We worship God as transcendent, above all things of his creation, unknowable. It is the source of proper awe and reverence, with full scriptural warrant, but if it is our only idea of the divine, it can unhealthily nourish our rejection of human contact. The sense of a remote God can for some be reassuring. It takes away the certainty that what we do and say, our inmost thoughts, are known and under judgement. The harsher approach that has damaged some religious teaching in the past is partly to blame: the fear of the accusing eye, the condemnatory ‘God is watching you’. The God revealed to Christians is indeed beyond our comprehension, but he is also our heavenly Father, closer to us than even our most dearly loved in this world.

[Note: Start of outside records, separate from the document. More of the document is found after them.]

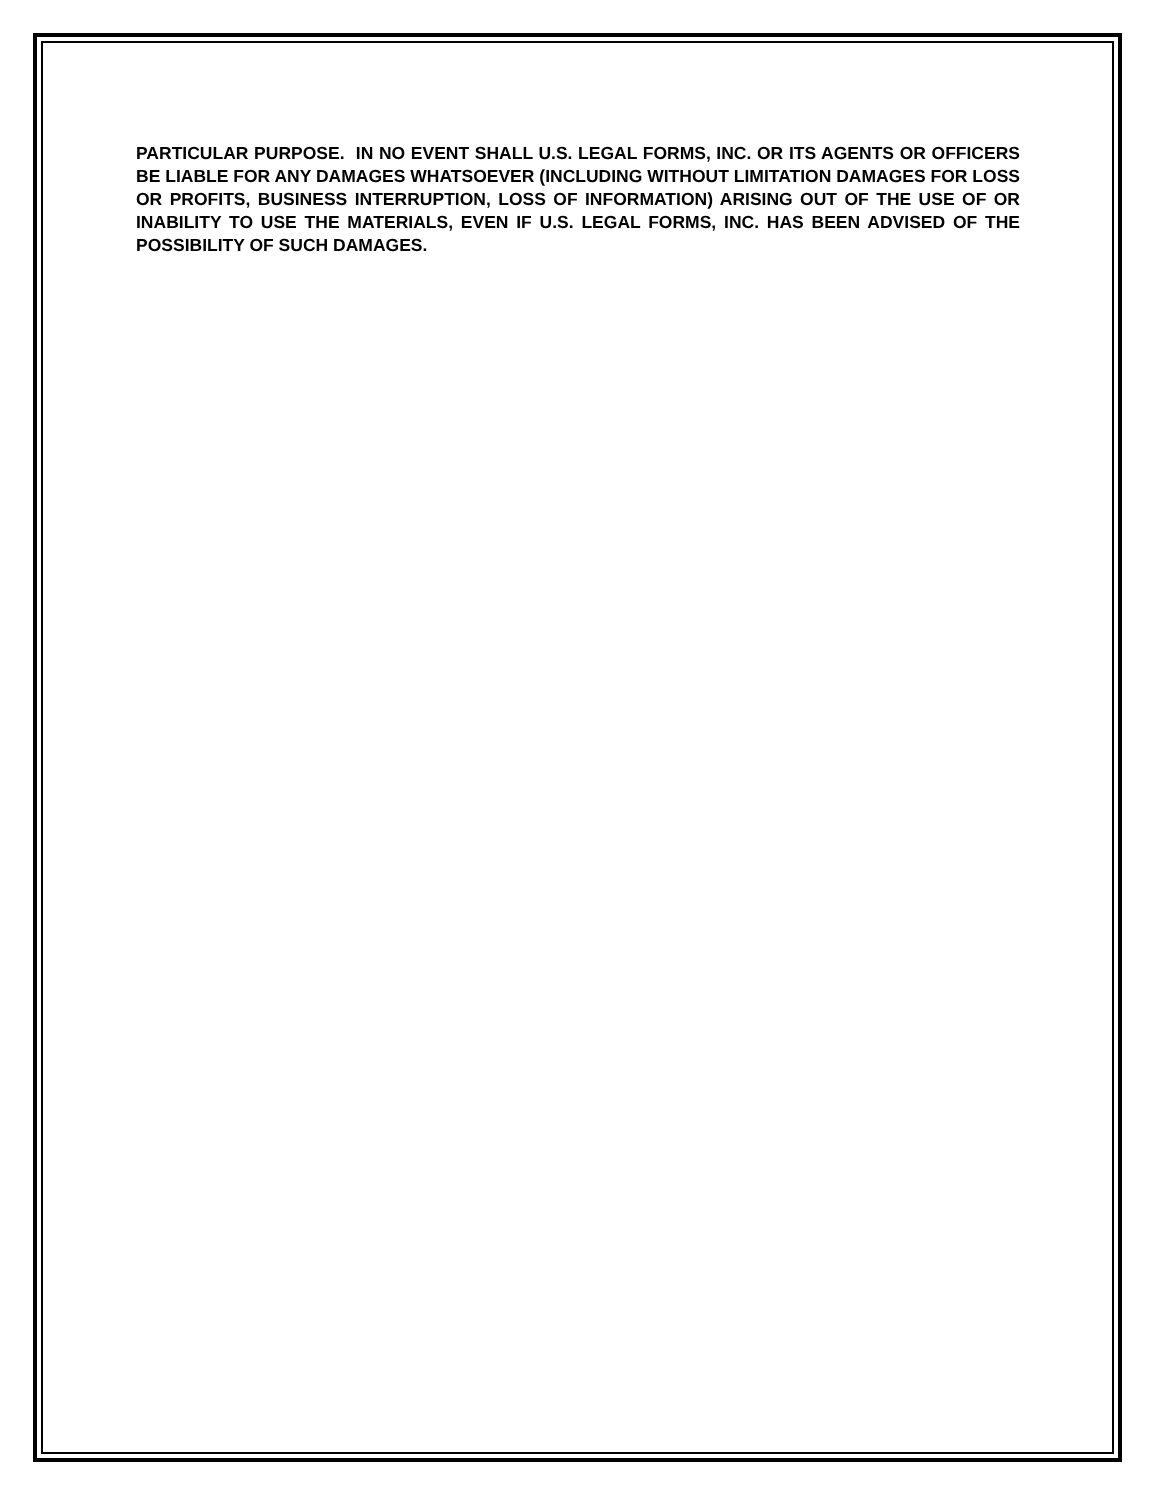PARTICULAR PURPOSE. IN NO EVENT SHALL U.S. LEGAL FORMS, INC. OR ITS AGENTS OR OFFICERS BE LIABLE FOR ANY DAMAGES WHATSOEVER (INCLUDING WITHOUT LIMITATION DAMAGES FOR LOSS OR PROFITS, BUSINESS INTERRUPTION, LOSS OF INFORMATION) ARISING OUT OF THE USE OF OR INABILITY TO USE THE MATERIALS, EVEN IF U.S. LEGAL FORMS, INC. HAS BEEN ADVISED OF THE POSSIBILITY OF SUCH DAMAGES.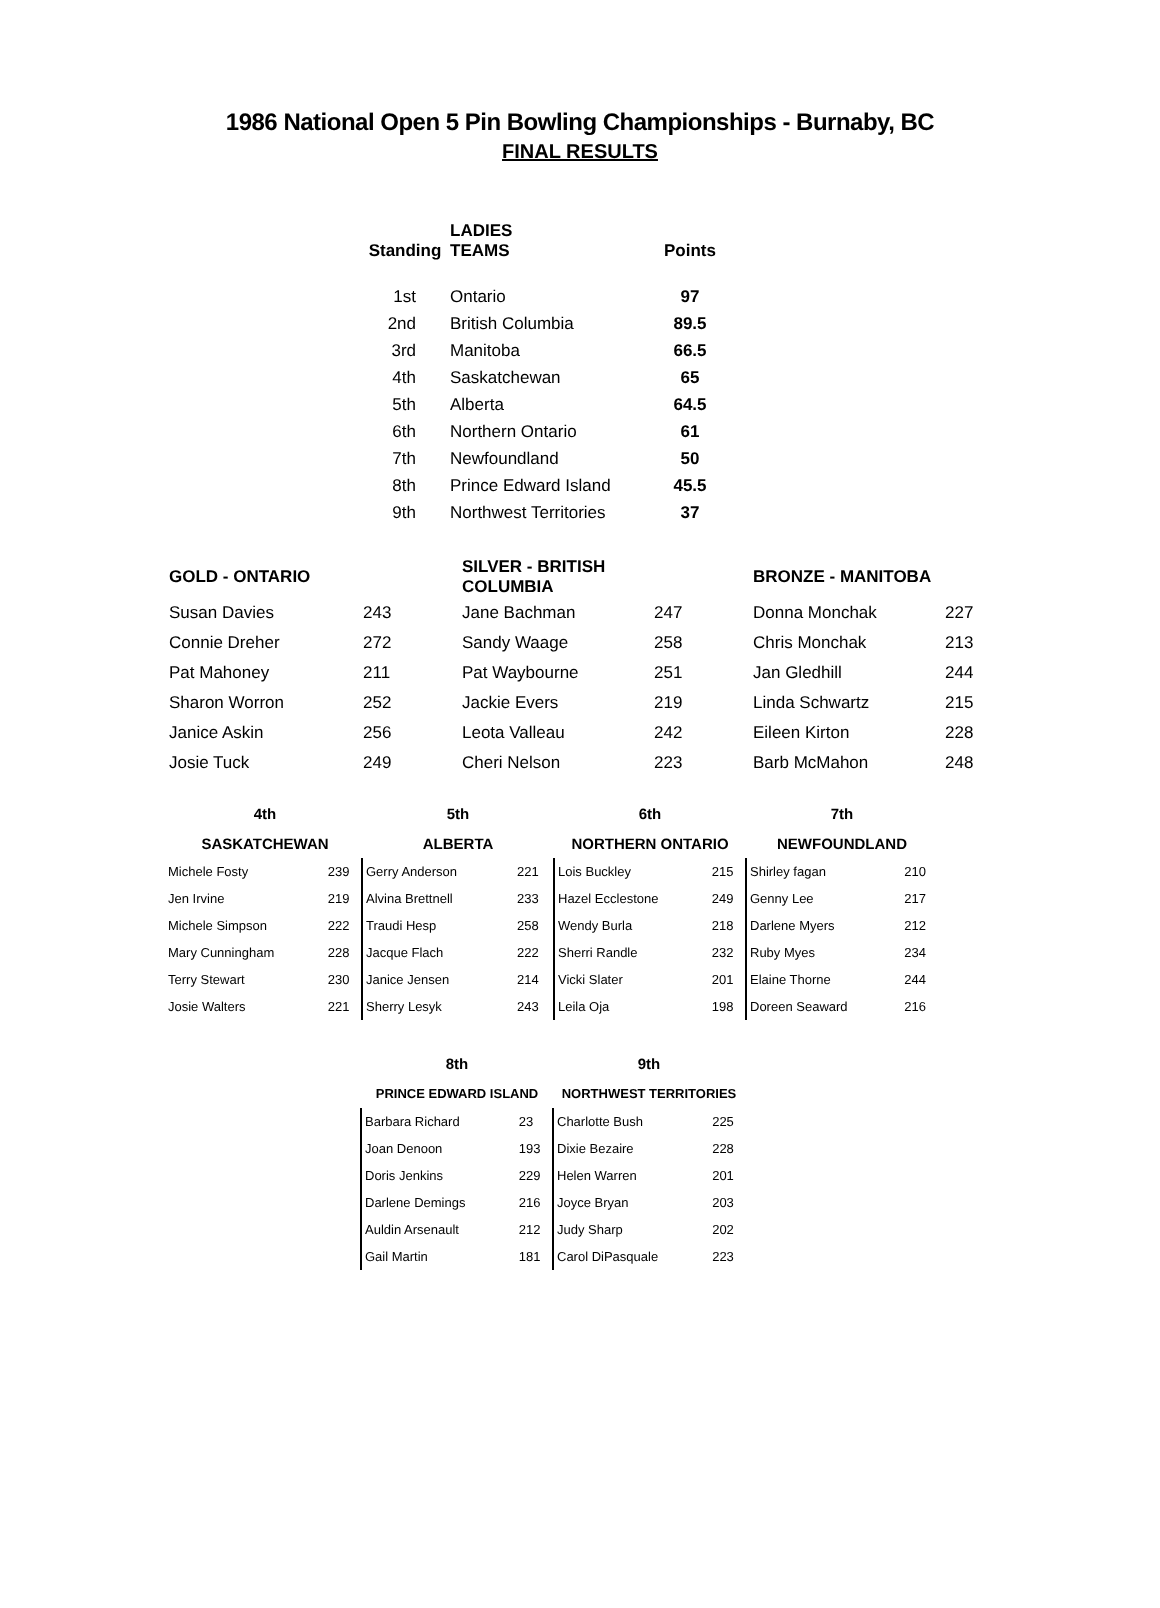1986 National Open 5 Pin Bowling Championships - Burnaby, BC
FINAL RESULTS
| Standing | LADIES TEAMS | Points |
| --- | --- | --- |
| 1st | Ontario | 97 |
| 2nd | British Columbia | 89.5 |
| 3rd | Manitoba | 66.5 |
| 4th | Saskatchewan | 65 |
| 5th | Alberta | 64.5 |
| 6th | Northern Ontario | 61 |
| 7th | Newfoundland | 50 |
| 8th | Prince Edward Island | 45.5 |
| 9th | Northwest Territories | 37 |
| GOLD - ONTARIO | | SILVER - BRITISH COLUMBIA | | BRONZE - MANITOBA | |
| --- | --- | --- | --- | --- | --- |
| Susan Davies | 243 | Jane Bachman | 247 | Donna Monchak | 227 |
| Connie Dreher | 272 | Sandy Waage | 258 | Chris Monchak | 213 |
| Pat Mahoney | 211 | Pat Waybourne | 251 | Jan Gledhill | 244 |
| Sharon Worron | 252 | Jackie Evers | 219 | Linda Schwartz | 215 |
| Janice Askin | 256 | Leota Valleau | 242 | Eileen Kirton | 228 |
| Josie Tuck | 249 | Cheri Nelson | 223 | Barb McMahon | 248 |
| 4th | | 5th | | 6th | | 7th | |
| --- | --- | --- | --- | --- | --- | --- | --- |
| SASKATCHEWAN | | ALBERTA | | NORTHERN ONTARIO | | NEWFOUNDLAND | |
| Michele Fosty | 239 | Gerry Anderson | 221 | Lois Buckley | 215 | Shirley fagan | 210 |
| Jen Irvine | 219 | Alvina Brettnell | 233 | Hazel Ecclestone | 249 | Genny Lee | 217 |
| Michele Simpson | 222 | Traudi Hesp | 258 | Wendy Burla | 218 | Darlene Myers | 212 |
| Mary Cunningham | 228 | Jacque Flach | 222 | Sherri Randle | 232 | Ruby Myes | 234 |
| Terry Stewart | 230 | Janice Jensen | 214 | Vicki Slater | 201 | Elaine Thorne | 244 |
| Josie Walters | 221 | Sherry Lesyk | 243 | Leila Oja | 198 | Doreen Seaward | 216 |
| 8th | | 9th | |
| --- | --- | --- | --- |
| PRINCE EDWARD ISLAND | | NORTHWEST TERRITORIES | |
| Barbara Richard | 23 | Charlotte Bush | 225 |
| Joan Denoon | 193 | Dixie Bezaire | 228 |
| Doris Jenkins | 229 | Helen Warren | 201 |
| Darlene Demings | 216 | Joyce Bryan | 203 |
| Auldin Arsenault | 212 | Judy Sharp | 202 |
| Gail Martin | 181 | Carol DiPasquale | 223 |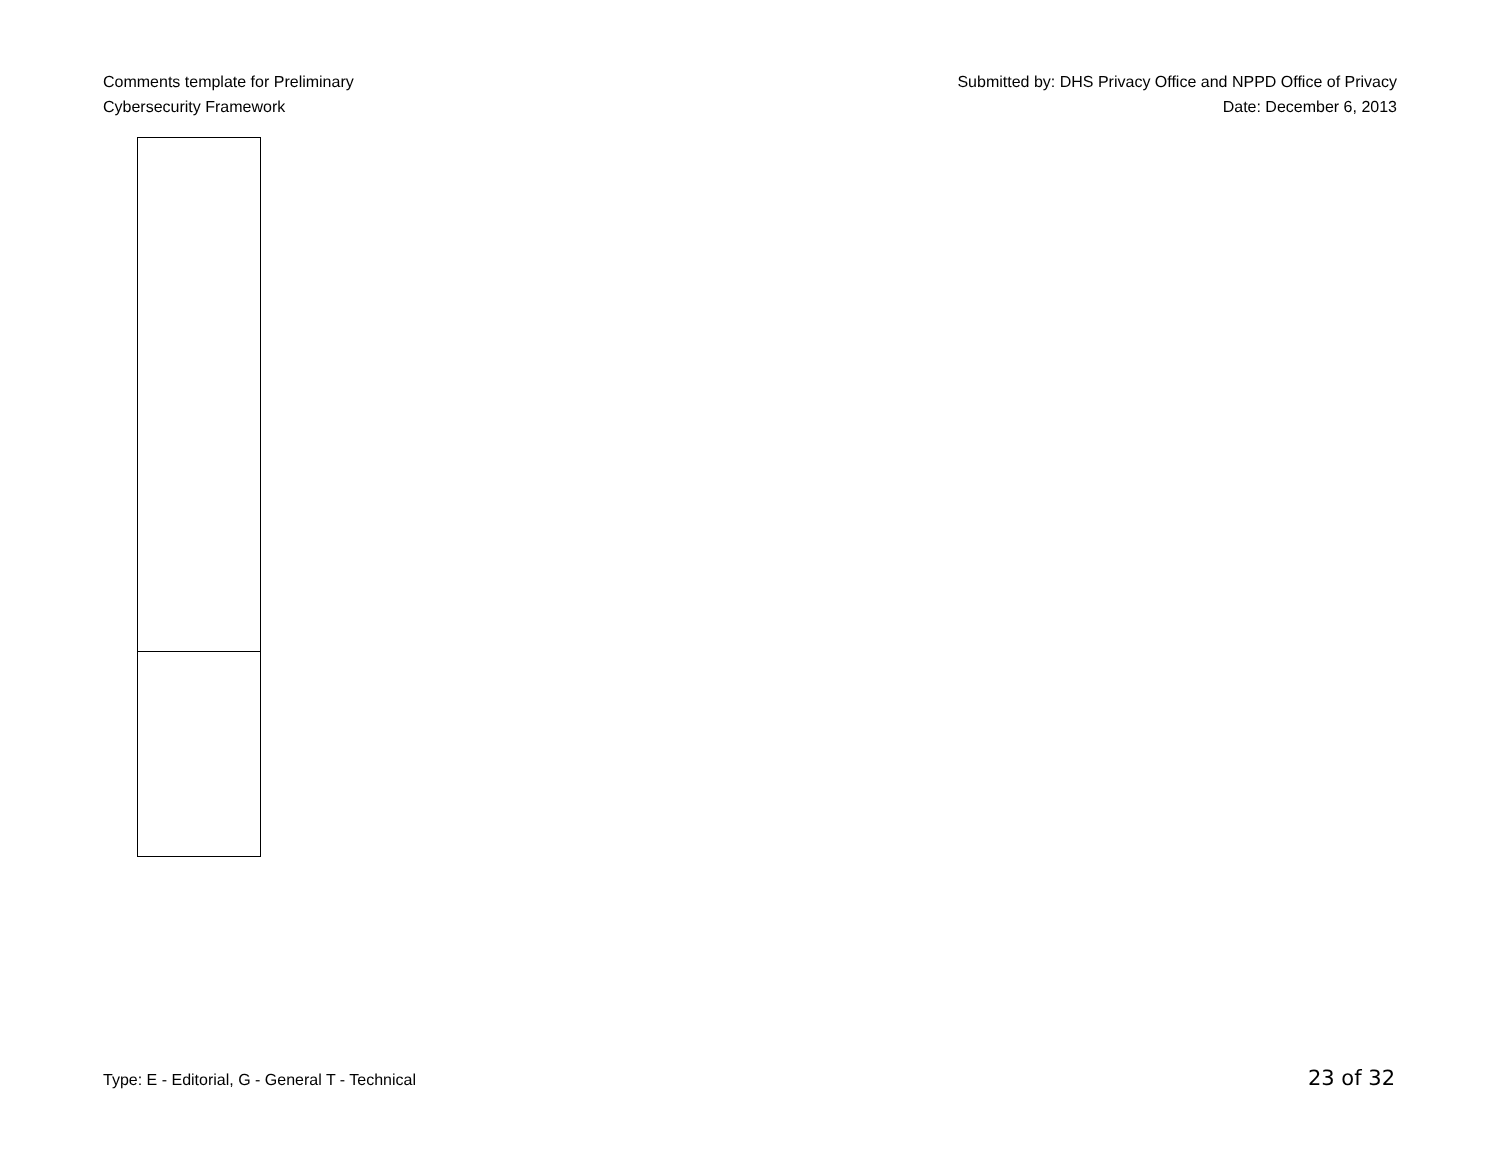Comments template for Preliminary
Cybersecurity Framework
Submitted by: DHS Privacy Office and NPPD Office of Privacy
Date: December 6, 2013
Type: E - Editorial, G - General T - Technical
23 of 32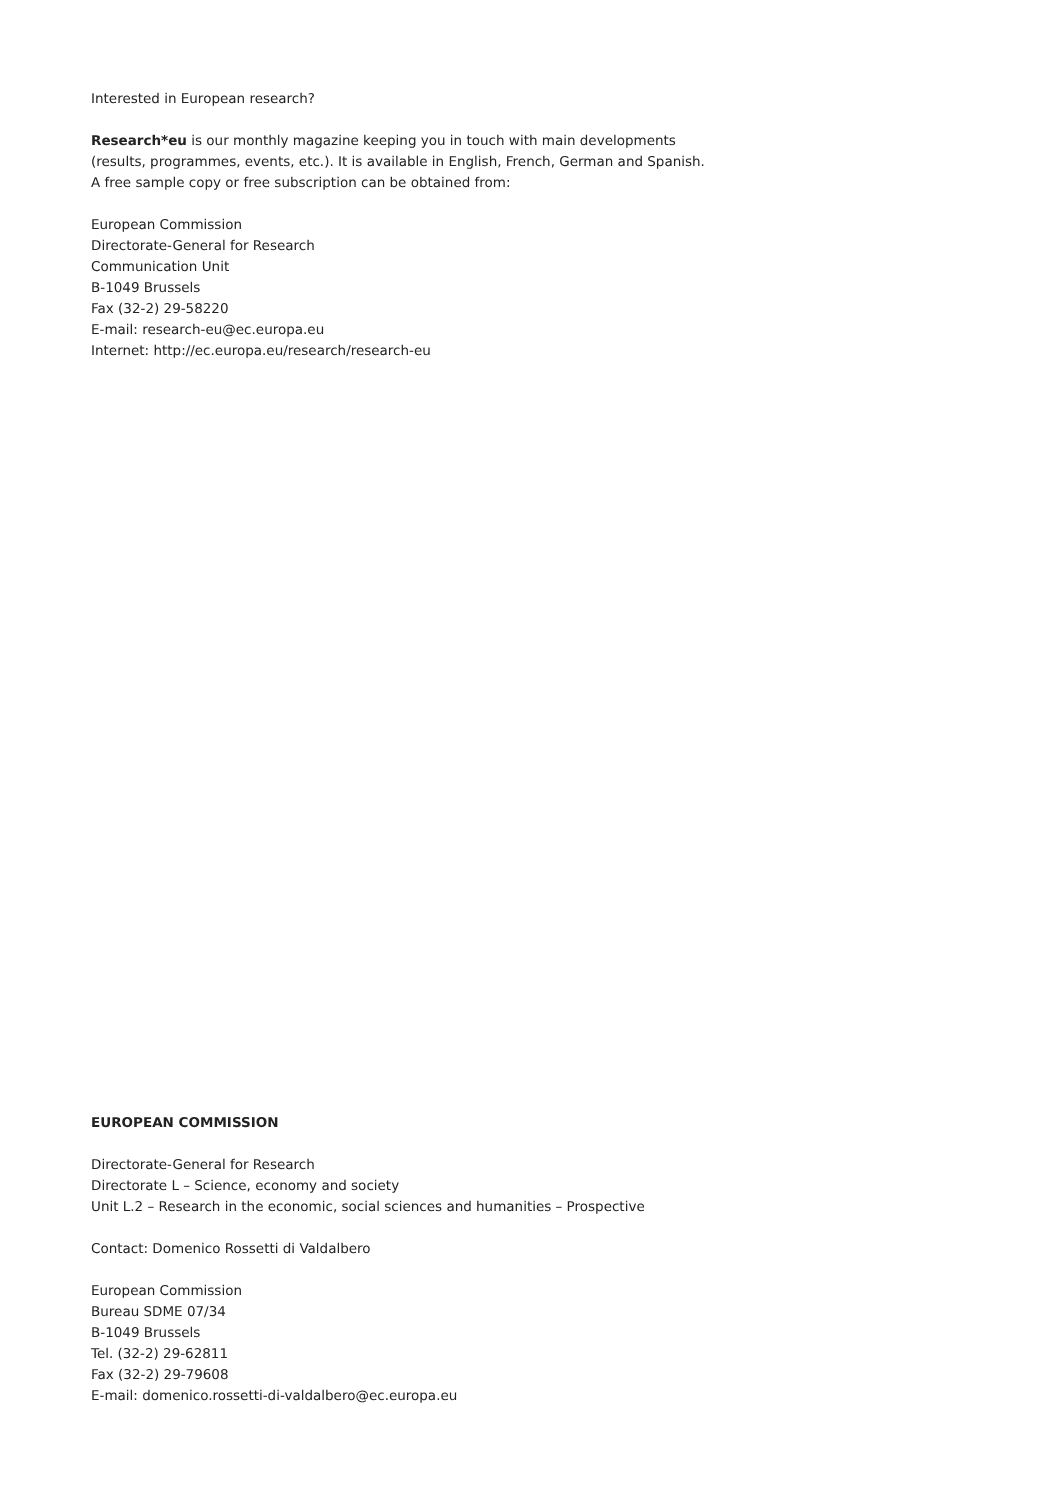Interested in European research?
Research*eu is our monthly magazine keeping you in touch with main developments
(results, programmes, events, etc.). It is available in English, French, German and Spanish.
A free sample copy or free subscription can be obtained from:
European Commission
Directorate-General for Research
Communication Unit
B-1049 Brussels
Fax (32-2) 29-58220
E-mail: research-eu@ec.europa.eu
Internet: http://ec.europa.eu/research/research-eu
EUROPEAN COMMISSION
Directorate-General for Research
Directorate L – Science, economy and society
Unit L.2 – Research in the economic, social sciences and humanities – Prospective
Contact: Domenico Rossetti di Valdalbero
European Commission
Bureau SDME 07/34
B-1049 Brussels
Tel. (32-2) 29-62811
Fax (32-2) 29-79608
E-mail: domenico.rossetti-di-valdalbero@ec.europa.eu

Newman writes of God’s knowledge of us as a positive assurance of love and understanding. Christians will learn not to be afraid of God who knows all. He knows it not only with the divine omniscience attributed in all monotheistic faiths, but by having been here, having shared our condition. He has felt our human loneliness, physical exhaustion, hunger, betrayal, disappointment. He knows our suffering even unto death. No human being has ever been so willingly vulnerable, so exposed to others, as Jesus. This is a great mystery but it is at the heart of our incarnational faith. Our God cares for the fall of a sparrow, numbers the hairs on every head, calls his sheep by name.
Strangest and most wonderful of all, he gives strength to resist temptation, because he has known what it is to be tempted. It is at first intimidating, but ultimately comforting, to be assured that he knows all about each of us. Our private prayers need no formal preparatory approach. Some may find traditional methods useful, but essentially prayer begins when we open ourselves to the love that is perfect, because unlike our human love it has no illusions, no reservations, no fear of disappointment. Prayer humbly acknowledges ‘Christ in you, the hope of glory’ [Col. 1.27].